## [Your instructions]
Your answer should be the lines below from the one with "character = bleSerial.read();" to the one with "LED aktiv ist.", both included, given again exactly and with nothing added.

## [Records provided]
++++++++++

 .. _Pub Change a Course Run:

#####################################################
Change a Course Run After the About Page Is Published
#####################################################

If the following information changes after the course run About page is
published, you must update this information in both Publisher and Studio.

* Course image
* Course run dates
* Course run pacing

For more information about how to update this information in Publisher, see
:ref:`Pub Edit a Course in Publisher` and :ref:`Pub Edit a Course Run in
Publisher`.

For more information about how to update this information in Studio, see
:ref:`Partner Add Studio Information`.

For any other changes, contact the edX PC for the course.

++++++++++

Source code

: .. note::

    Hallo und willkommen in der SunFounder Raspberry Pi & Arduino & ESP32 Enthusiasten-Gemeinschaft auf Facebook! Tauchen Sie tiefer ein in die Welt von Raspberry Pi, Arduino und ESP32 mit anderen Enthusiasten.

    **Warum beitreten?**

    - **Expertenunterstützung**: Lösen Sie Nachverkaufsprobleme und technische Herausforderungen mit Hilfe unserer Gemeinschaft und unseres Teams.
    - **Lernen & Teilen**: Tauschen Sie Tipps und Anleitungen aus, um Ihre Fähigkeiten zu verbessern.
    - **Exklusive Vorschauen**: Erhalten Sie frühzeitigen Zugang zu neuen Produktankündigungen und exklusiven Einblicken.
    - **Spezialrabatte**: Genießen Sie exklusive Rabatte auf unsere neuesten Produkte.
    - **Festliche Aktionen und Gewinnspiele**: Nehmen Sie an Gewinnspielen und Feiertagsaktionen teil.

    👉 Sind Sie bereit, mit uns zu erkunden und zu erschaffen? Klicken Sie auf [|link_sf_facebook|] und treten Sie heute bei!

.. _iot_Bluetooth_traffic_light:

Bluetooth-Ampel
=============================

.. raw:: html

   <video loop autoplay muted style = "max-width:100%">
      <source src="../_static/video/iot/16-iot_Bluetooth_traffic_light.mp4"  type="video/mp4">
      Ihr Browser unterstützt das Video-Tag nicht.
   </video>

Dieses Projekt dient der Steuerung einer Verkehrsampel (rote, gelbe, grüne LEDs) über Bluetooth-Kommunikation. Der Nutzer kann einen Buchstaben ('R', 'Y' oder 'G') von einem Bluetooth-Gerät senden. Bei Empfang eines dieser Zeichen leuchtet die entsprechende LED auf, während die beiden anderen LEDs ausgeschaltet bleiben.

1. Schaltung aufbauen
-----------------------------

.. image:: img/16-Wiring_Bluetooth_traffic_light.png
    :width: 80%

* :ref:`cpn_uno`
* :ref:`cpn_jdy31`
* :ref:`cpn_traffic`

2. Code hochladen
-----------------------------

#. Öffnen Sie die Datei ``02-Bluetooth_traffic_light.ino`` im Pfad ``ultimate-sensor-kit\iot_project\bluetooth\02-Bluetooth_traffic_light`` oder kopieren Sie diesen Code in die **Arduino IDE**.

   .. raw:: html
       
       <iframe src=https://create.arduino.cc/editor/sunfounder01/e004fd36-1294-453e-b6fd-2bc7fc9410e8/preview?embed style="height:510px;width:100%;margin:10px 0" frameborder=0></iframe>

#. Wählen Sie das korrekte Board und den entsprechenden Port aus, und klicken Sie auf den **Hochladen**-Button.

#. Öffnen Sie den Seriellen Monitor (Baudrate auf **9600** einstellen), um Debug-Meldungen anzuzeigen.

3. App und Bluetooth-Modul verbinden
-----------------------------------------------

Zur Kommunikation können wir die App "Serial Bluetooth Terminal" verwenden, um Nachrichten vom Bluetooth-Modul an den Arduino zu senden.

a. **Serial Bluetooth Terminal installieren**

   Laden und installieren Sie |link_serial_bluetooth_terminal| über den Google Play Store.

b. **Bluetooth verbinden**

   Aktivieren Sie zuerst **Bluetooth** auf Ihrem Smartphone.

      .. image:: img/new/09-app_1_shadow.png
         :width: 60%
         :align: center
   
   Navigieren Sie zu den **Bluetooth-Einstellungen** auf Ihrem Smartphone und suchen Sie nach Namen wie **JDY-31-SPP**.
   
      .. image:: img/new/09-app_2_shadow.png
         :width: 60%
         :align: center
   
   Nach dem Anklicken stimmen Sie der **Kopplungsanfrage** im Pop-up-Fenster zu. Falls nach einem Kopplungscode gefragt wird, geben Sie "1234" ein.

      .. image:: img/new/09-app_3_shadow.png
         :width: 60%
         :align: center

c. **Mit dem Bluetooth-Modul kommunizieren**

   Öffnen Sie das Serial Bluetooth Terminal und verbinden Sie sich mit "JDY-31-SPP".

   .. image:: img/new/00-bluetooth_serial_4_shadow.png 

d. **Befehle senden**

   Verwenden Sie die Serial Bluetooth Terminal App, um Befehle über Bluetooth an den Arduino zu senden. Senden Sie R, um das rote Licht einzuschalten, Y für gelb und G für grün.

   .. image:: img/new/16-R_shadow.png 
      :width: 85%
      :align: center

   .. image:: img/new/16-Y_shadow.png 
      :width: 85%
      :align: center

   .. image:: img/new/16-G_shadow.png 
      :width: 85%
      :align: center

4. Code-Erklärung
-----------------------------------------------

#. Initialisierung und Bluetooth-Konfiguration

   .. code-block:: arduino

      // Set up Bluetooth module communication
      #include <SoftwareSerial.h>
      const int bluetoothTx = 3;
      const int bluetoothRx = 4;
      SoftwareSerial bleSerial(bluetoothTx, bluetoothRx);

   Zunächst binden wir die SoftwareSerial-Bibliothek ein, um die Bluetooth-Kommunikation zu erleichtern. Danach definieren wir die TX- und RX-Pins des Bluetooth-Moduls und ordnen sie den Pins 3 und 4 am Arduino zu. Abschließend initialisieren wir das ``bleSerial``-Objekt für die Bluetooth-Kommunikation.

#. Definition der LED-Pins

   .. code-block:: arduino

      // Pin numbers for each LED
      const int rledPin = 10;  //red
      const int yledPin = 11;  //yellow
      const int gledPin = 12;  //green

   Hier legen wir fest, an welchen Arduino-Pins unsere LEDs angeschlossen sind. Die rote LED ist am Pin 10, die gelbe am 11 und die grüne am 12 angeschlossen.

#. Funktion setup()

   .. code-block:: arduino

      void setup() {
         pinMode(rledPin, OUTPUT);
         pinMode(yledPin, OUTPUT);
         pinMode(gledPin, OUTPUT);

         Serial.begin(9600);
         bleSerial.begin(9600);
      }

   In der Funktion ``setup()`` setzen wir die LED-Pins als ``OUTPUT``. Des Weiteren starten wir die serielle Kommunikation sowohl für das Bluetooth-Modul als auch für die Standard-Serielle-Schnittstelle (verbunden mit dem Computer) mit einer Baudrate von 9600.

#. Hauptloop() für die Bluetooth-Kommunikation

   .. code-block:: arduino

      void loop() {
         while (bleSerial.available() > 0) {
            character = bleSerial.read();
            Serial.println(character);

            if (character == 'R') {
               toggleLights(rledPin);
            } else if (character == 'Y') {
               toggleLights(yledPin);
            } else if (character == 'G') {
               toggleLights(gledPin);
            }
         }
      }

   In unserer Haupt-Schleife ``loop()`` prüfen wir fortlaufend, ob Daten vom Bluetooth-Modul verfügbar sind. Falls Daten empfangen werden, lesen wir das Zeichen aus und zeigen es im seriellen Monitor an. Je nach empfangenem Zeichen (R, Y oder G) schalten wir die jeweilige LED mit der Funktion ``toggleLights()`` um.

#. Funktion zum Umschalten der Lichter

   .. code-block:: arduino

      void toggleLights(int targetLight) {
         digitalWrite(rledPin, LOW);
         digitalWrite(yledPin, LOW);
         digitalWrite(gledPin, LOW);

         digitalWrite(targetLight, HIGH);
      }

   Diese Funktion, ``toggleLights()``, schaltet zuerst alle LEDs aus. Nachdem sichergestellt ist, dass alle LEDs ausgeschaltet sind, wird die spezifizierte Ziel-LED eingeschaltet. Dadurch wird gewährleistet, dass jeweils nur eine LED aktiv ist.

++++++++++

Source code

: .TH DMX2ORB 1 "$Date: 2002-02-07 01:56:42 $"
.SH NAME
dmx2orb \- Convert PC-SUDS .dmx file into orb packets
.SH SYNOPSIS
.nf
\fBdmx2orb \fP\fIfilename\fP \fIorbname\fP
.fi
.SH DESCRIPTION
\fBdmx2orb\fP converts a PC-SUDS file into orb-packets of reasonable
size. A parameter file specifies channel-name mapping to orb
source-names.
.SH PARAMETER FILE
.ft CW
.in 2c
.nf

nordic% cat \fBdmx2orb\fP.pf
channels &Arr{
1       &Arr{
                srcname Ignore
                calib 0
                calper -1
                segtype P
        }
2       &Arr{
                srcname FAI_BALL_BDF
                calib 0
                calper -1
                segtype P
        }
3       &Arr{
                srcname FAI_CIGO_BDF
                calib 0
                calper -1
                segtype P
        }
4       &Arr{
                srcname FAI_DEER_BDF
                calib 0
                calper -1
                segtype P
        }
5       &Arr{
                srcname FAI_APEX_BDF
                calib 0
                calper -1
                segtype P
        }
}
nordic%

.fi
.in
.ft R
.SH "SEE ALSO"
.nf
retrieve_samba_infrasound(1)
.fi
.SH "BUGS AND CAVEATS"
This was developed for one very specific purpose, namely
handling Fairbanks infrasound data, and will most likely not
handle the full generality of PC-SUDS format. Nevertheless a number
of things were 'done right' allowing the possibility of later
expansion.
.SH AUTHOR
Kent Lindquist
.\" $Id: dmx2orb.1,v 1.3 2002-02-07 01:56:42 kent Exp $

++++++++++

## [Answer for the task]
            character = bleSerial.read();
            Serial.println(character);

            if (character == 'R') {
               toggleLights(rledPin);
            } else if (character == 'Y') {
               toggleLights(yledPin);
            } else if (character == 'G') {
               toggleLights(gledPin);
            }
         }
      }

   In unserer Haupt-Schleife ``loop()`` prüfen wir fortlaufend, ob Daten vom Bluetooth-Modul verfügbar sind. Falls Daten empfangen werden, lesen wir das Zeichen aus und zeigen es im seriellen Monitor an. Je nach empfangenem Zeichen (R, Y oder G) schalten wir die jeweilige LED mit der Funktion ``toggleLights()`` um.

#. Funktion zum Umschalten der Lichter

   .. code-block:: arduino

      void toggleLights(int targetLight) {
         digitalWrite(rledPin, LOW);
         digitalWrite(yledPin, LOW);
         digitalWrite(gledPin, LOW);

         digitalWrite(targetLight, HIGH);
      }

   Diese Funktion, ``toggleLights()``, schaltet zuerst alle LEDs aus. Nachdem sichergestellt ist, dass alle LEDs ausgeschaltet sind, wird die spezifizierte Ziel-LED eingeschaltet. Dadurch wird gewährleistet, dass jeweils nur eine LED aktiv ist.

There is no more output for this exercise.